Çocuklarda Duygusal Boşluk ve Sanal Bağımlılık

Üsküdar Üniversitesi Rektörü Psikiyatri Uzmanı Prof. Dr. Nevzat Tarhan, dijital bağımlılığın çocuklar ve gençler üzerindeki psikolojik yansımalarına ilişkin değerlendirmelerde bulundu.
Tarhan, teknolojinin özellikle Y ve Z kuşakları arasında yaygın kullanıldığını, bu durumunun, aşırı, kötü, tehlikeli ve zararlı kullanımları da beraberinde getirdiğini, öte yandan dijital mecranın toplumdaki ulaşılabilirliği arttırması, hayatı kolaylaştırması ve refah seviyesine ciddi katkılarda bulunması sebebiyle faydalı da olduğunu ifade ediyor.
“Kişi, sanal dünyayı doğru yönetirse bağımlılık olmuyor”
Prof. Dr. Tarhan, doğuştan bağlanmaya yatkın olan ve özellikle riskli davranış geni taşıyan kişilerde, bağımlılık nesnelerine karşı aşırı kullanımlarının olduğunu ifade ederek, “Risk esnasında beyin dopamin salgılıyor. Dopamin salgıladığı için müthiş keyif alıyor. Keyif aldıkça daha çok ilgileniyorlar. Bağlılığı, bağlanmaya dönüştürüyorlar. Bunlar genellikle, kıpır kıpır, hareketli, yeniliği seven, deneyimlere açık, kolay aşık olan kişilerdir.” dedi.
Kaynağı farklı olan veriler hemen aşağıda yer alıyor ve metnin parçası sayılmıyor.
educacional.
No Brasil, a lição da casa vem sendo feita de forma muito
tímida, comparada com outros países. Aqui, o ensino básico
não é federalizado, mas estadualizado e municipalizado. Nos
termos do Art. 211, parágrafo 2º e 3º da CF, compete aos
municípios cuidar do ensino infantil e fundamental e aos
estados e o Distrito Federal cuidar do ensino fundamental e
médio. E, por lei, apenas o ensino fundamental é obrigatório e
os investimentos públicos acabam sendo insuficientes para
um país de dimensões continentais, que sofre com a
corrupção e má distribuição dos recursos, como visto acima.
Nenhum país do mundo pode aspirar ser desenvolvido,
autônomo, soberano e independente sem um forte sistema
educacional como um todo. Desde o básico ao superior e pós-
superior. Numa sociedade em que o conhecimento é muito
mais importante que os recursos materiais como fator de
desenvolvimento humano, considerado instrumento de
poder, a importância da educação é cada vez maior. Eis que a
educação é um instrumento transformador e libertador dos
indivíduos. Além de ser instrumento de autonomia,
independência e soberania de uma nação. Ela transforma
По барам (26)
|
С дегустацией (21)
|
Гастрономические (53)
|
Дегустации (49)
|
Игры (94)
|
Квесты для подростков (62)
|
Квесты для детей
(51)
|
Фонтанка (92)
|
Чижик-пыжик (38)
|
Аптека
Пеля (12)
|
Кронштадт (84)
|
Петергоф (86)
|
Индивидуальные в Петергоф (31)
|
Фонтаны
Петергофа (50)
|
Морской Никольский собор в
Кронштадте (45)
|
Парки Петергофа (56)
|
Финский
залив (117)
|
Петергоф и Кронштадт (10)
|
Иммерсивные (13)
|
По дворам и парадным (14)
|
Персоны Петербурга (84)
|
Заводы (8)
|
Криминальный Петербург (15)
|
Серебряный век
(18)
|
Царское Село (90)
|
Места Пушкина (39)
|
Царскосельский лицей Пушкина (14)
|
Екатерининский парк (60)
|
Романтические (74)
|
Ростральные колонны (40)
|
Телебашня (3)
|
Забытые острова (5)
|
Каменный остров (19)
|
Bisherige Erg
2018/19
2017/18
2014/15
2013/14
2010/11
Prof. Dr. Nevzat Tarhan, kişinin sanal dünyayı doğru yönetmesi takdirde bağımlı olmayacağının altını çizerek, şu değerlendirmelerde bulundu:
“Onun için zamanını ve dikkatini yöneten kişiler kendilerini koruyabiliyorlar. Çocuklar ve gençler de bu konuda çok olgun değiller. Bu nedenle en büyük risk grubunu onlar oluşturuyor. Bağlanma her genç için bir risktir. Eğer stres azaltma tekniği gibi rahatlamak ve mutlu olmak için yapıyorsa hızla bağımlı hale gelir. Anneye ve babaya kızarsa, öç almak için yapabilir ya da kişi böyle bir durumda, duygularını yönetemediği için ilgi gösterenin etkisinde kalabilir. Genellikle mutluluk duygusunu tatmin edemeyen kişiler risk grubunda. Burada zayıf aileyi ve kötü arkadaşı görüyoruz. İki grupta da bağlılığı, bağımlılığa dönüştürüyorlar.”
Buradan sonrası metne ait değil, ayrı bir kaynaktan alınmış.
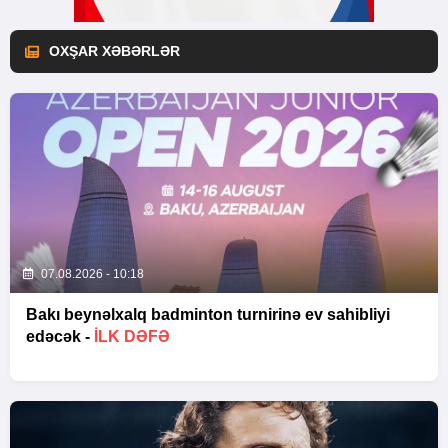
OXŞAR XƏBƏRLƏR
07.08.2026 - 10:18
Bakı beynəlxalq badminton turnirinə ev sahibliyi
edəcək -
İLK DƏFƏ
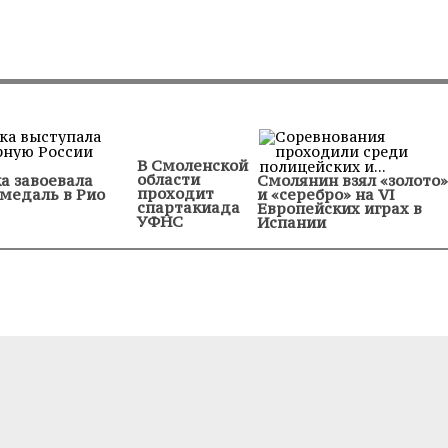
В Смоленской
области
а завоевала
Смолянин взял «золото»
проходит
 медаль в Рио
и «серебро» на VI
спартакиада
Европейских играх в
УФНС
Испании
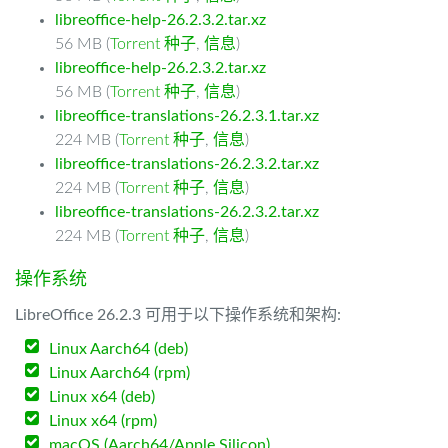
libreoffice-help-26.2.3.2.tar.xz
56 MB (
Torrent 种子
,
信息
)
libreoffice-help-26.2.3.2.tar.xz
56 MB (
Torrent 种子
,
信息
)
libreoffice-translations-26.2.3.1.tar.xz
224 MB (
Torrent 种子
,
信息
)
libreoffice-translations-26.2.3.2.tar.xz
224 MB (
Torrent 种子
,
信息
)
libreoffice-translations-26.2.3.2.tar.xz
224 MB (
Torrent 种子
,
信息
)
操作系统
LibreOffice 26.2.3 可用于以下操作系统和架构:
Linux Aarch64 (deb)
Linux Aarch64 (rpm)
Linux x64 (deb)
Linux x64 (rpm)
macOS (Aarch64/Apple Silicon)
Çocuklar sanal dünyanın okuryazarı olursa ihtiyaçları kadar ilgileneceklerini ve ihtiyacı olmadığında bırakabileceklerini söyleyen Tarhan, “Bu onun hayatını kolaylaştırır, orada bilgiye ve arkadaş gruplarına ulaşır ama bunu tutku halinde yaparsa ve çocuğun tek ilgi alanı dijital dünyaysa tehlikede demektir. Ancak çocuğun tek ilgi alanı o değilse, arkadaşları varsa ama bilgisayarla da oynuyorsa bu çocuk bağlanma duygusunu yönetebiliyor demektir. Böyle durumlarda korkmamak gerekir.” diye konuştu.
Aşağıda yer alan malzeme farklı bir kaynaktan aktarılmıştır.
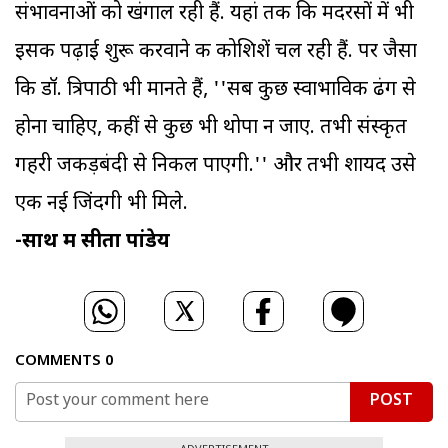
संभावनाओं को खंगाल रही हैं. यहां तक कि मदरसों में भी
इसकी पढ़ाई शुरू करवाने की कोशिशें चल रही हैं. पर जैसा
कि डॉ. त्रिपाठी भी मानते हैं, ''सब कुछ स्वाभाविक ढंग से
होना चाहिए, कहीं से कुछ भी थोपा न जाए. तभी संस्कृत
गहरी जकड़बंदी से निकल पाएगी.'' और तभी शायद उसे
एक नई जिंदगी भी मिले.
-साथ में सीता पांडेय
COMMENTS
0
POST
“Okul reddi varsa bağımlılık başladı demektir”
Prof. Dr. Tarhan, çocuklarıyla dijital dünya hakkında yanlışı ve doğruyu konuşabilen ebeveynlerin, onları gözetim altında tutabildiğini ifade etti. Özellikle 6 yaş öncesinde, çocuğun ailenin denetimi olmadan bilgisayarın karşısına oturtulmaması gerektiğinin altını çizen Tarhan, çocukların dijital dünyayı planlı kullanmayı öğrenmesi gerektiğini vurguladı.
Eğer çocuk derslerini ihmal ediyorsa, bununla ilgileniyorsa, okul reddi varsa bağımlılık başladı demektir. Bütün bunlar varsa, anne ve baba çocuktaki bağımlılıkla ilgili ön belirtileri görüyordur ve hemen çocuğun ilgisini ve dikkatini çekecek yeni ilgi alanları bulmak gerekiyor.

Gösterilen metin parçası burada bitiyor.